Christian returns to Faithful and reassures him that "I told you how it would happen.  Your words and his lusts could not agree.  He would rather leave your company than reform his life.  But he is gone.  Let him go," said Christian. "The loss is no one's but his own..."

Faithful hopes that Talkative will think about what he said to him, and maybe it would curtail his destructive activities in the future.  Christian appreciates Faithful's courage in being confrontive with Talkative. 

Faithful sang:

"How Talkative at first lifts up his plumes!
How bravely does he speak.  How he presumes
To overwhelm all minds near!  But as soon
As I did speak of heart, like waning moon
He shrivels to an ever smaller part:
And so do all, but those who know the heart."
While in college, someone older  used to call me "Thea-logical" because his impression of me was that I was always thinking about big theological issues.  Maybe he thought it was so cute that a girl would spend so much time "thinking deep thoughts" as he put it.  I didn't know whether to be flattered or to be annoyed that I wasn't taken seriously.  After awhile, I realized I didn't have to do neither.  I soon became concerned that my knowledge, such as it was at the time, was outpacing my obedience to God. 
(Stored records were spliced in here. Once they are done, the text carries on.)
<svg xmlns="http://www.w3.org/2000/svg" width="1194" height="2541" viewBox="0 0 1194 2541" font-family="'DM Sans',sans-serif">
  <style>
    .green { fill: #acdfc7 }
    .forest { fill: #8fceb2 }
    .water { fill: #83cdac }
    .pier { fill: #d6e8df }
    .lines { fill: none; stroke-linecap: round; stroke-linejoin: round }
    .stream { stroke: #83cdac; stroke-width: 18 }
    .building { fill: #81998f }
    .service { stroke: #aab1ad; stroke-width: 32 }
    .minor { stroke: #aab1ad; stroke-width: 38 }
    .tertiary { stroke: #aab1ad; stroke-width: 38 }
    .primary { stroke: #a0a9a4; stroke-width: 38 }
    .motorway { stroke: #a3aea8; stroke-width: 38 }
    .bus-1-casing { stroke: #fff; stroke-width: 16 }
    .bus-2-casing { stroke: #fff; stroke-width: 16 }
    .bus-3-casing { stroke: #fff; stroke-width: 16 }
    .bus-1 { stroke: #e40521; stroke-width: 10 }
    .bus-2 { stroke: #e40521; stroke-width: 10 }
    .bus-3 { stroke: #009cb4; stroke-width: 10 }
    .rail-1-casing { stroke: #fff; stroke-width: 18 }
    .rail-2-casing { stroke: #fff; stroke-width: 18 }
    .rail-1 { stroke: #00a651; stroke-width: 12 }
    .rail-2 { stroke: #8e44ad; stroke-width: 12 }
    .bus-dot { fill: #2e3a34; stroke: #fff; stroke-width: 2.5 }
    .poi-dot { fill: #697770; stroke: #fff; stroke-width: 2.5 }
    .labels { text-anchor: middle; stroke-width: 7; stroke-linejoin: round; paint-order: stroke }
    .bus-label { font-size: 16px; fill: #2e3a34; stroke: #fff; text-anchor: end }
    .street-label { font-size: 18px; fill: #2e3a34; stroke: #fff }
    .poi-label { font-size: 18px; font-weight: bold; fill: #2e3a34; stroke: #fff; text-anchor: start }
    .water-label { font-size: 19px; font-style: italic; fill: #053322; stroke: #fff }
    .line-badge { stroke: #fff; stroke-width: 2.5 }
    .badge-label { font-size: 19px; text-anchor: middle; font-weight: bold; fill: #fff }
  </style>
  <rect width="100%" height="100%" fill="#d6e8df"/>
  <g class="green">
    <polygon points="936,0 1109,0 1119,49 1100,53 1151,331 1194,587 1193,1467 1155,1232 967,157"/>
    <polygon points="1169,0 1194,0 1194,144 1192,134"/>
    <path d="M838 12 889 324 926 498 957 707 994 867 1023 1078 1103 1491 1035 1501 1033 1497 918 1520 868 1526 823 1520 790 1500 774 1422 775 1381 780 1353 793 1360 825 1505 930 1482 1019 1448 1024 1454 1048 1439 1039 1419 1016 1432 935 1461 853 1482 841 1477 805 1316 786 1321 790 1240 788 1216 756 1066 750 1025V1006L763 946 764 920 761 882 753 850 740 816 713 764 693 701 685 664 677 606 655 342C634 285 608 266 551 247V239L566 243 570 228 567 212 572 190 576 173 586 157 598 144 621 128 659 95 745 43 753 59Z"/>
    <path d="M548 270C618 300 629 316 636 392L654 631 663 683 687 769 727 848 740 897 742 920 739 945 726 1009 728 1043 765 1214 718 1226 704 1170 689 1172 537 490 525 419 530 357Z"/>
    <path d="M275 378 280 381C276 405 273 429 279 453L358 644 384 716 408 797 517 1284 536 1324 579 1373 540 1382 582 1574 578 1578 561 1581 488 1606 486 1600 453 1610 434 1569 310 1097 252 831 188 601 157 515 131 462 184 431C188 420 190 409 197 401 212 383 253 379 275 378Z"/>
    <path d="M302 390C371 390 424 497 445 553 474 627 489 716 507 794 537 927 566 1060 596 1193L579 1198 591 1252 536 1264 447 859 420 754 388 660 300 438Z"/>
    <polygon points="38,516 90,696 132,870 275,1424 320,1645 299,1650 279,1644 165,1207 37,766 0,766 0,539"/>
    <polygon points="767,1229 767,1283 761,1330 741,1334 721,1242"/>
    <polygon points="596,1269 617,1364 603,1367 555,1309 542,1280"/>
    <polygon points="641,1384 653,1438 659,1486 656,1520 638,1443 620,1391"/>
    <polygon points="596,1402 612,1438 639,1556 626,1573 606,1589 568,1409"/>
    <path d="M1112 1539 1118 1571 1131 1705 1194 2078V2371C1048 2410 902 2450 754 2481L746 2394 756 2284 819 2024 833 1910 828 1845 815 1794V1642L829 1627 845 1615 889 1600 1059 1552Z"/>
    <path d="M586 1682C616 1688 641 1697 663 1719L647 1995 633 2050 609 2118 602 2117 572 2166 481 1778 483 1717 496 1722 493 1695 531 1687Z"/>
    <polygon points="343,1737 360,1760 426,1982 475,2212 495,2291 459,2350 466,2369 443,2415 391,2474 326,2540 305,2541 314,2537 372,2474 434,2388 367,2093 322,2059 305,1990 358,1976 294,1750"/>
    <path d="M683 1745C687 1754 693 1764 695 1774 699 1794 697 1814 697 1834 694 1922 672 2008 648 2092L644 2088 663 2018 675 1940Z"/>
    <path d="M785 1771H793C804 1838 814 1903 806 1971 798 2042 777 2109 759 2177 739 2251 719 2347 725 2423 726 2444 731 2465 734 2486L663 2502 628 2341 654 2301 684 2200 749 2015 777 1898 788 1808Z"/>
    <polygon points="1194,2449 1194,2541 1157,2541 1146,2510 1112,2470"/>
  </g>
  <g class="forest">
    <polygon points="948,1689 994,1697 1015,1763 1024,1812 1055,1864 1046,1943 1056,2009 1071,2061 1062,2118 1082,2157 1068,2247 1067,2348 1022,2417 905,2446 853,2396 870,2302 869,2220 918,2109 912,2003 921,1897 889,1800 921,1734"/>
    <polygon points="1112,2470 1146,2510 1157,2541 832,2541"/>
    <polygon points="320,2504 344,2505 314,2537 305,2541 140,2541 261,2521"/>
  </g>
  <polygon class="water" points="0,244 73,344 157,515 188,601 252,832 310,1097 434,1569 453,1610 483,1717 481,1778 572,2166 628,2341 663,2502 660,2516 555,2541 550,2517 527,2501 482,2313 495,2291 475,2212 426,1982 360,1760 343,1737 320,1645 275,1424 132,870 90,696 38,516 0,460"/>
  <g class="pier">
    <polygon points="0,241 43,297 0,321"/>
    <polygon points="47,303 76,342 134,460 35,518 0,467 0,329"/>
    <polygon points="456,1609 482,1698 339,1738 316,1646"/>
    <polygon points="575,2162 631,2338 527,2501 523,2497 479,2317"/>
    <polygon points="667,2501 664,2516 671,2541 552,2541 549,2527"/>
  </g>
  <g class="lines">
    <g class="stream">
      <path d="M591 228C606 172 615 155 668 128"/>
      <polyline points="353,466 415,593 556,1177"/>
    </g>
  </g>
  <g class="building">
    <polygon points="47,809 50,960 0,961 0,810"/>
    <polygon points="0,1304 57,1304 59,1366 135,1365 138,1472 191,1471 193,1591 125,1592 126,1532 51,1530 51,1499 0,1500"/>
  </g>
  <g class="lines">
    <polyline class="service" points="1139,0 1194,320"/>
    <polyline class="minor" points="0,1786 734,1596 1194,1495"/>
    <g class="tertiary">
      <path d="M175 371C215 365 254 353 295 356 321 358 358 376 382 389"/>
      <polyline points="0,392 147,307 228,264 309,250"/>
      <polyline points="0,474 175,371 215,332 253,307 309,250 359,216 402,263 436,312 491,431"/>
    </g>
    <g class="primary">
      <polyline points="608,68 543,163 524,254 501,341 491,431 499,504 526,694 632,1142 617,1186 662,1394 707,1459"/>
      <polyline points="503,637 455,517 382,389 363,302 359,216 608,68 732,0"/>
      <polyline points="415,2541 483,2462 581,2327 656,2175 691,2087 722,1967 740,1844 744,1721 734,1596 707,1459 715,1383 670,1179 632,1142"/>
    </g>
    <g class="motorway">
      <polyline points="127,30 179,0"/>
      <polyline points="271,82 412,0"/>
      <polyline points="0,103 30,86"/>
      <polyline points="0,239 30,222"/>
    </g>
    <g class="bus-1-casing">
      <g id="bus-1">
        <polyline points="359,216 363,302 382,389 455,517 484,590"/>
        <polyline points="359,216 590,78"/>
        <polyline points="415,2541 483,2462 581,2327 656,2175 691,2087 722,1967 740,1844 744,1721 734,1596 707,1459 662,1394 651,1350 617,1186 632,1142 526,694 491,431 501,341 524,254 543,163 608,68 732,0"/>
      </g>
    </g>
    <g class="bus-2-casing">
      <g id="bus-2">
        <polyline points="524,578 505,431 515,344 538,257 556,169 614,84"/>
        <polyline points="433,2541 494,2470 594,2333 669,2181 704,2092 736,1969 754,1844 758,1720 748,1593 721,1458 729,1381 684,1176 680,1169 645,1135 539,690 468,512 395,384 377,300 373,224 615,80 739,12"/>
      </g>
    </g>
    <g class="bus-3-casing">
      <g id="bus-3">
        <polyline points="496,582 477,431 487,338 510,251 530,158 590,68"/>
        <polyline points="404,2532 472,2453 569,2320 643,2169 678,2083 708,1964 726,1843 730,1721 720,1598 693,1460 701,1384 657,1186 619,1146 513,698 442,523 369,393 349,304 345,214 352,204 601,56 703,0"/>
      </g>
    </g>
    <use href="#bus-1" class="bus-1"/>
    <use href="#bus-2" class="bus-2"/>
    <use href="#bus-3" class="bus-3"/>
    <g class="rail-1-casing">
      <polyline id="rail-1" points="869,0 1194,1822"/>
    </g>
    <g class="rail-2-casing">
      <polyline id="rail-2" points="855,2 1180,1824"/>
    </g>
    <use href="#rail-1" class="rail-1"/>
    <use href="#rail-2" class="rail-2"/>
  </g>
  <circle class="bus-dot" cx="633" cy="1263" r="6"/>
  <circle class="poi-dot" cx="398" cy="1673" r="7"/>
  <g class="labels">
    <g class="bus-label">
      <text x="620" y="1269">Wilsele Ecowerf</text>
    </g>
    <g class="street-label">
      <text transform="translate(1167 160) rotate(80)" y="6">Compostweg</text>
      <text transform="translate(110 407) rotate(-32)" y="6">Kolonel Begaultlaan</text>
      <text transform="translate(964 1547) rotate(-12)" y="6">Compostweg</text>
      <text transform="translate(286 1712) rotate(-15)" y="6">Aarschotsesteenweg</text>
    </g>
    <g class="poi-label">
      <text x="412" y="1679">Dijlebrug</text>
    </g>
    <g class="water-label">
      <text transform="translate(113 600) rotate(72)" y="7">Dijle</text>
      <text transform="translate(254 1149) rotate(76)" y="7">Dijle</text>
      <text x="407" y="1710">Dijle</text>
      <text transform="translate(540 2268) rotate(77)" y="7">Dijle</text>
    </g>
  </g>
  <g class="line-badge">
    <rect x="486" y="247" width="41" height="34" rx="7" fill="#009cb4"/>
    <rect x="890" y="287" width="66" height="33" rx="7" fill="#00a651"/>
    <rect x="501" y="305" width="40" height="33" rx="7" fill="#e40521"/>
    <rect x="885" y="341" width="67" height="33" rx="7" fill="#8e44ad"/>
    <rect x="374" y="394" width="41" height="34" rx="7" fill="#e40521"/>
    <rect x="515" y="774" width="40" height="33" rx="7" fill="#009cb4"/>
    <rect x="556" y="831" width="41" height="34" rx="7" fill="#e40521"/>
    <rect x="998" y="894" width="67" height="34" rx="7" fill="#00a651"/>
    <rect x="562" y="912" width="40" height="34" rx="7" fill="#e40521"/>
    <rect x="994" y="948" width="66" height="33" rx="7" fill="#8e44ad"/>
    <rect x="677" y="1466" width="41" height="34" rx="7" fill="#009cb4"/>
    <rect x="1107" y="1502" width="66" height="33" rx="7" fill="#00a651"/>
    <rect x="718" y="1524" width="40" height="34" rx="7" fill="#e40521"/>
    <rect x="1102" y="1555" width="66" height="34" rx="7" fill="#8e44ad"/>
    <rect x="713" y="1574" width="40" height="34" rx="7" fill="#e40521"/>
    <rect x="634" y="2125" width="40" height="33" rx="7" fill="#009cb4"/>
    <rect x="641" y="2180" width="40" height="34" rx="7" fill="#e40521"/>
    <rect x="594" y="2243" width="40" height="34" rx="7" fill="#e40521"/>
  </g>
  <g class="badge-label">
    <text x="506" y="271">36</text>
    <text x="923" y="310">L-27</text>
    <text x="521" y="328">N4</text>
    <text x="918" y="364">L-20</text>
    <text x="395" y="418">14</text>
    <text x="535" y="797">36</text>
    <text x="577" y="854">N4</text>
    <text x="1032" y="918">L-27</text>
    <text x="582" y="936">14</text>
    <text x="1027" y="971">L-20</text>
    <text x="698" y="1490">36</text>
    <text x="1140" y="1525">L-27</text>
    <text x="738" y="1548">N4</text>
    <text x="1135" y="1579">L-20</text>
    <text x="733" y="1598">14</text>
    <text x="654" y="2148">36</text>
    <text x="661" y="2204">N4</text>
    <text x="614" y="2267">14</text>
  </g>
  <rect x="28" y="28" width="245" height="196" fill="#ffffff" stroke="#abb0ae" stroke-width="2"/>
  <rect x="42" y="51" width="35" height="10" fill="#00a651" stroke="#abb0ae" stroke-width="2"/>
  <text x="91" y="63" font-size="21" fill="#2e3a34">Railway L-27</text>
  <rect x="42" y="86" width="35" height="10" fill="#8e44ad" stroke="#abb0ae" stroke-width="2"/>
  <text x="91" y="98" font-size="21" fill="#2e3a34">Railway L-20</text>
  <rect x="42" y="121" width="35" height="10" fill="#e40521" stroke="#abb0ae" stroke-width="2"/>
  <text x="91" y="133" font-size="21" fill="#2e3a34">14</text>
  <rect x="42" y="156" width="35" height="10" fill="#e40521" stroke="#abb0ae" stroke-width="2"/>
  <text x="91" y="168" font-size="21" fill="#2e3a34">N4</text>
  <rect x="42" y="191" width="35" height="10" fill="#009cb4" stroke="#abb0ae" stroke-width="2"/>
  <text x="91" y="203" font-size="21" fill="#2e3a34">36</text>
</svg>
Looking back, I had the impression that all I needed was more information, more truth and that would make me more holy.  So, I read a lot of books and got involved in a lot of bible study discussions.  Which is really a good thing.  But as Serena, my bible study leader for four years in college, pointed out, it's nothing without application to real life.  She didn't want us to be merely well educated in the Bible, she was trying to teach us to live for God in obedience to His Word. 

It wasn't until post college when I realized that my love for others was actually as thin as water.  I talked the talk, but when it came to really loving people when they were hard to love and partaking in true community and real fellowship,  I was blowing it big time.  God brought me down as I saw my selfishness, arrogance and self-righteousness for the first time.  Like Talkative, I could have walked away but I chose not to.  I had to face that I fell short--way short--in the things that pleased God the most.   Not long after that, worship was no longer a performance but a real expression of joy that God still loved me and still wanted me in His domain, as I knew I was the most unworthy citizen in His kingdom. 

As William Shell explains in "Come Follow Me" :

 "I will give God what he wants, regardless of whether he gives me what I want."  This is the biblical response to the fact that Jesus is Lord; it is the very heartbeat of discipleship and submission to his lordship.  Anything less than this is inconsistent and impoverished Christianity.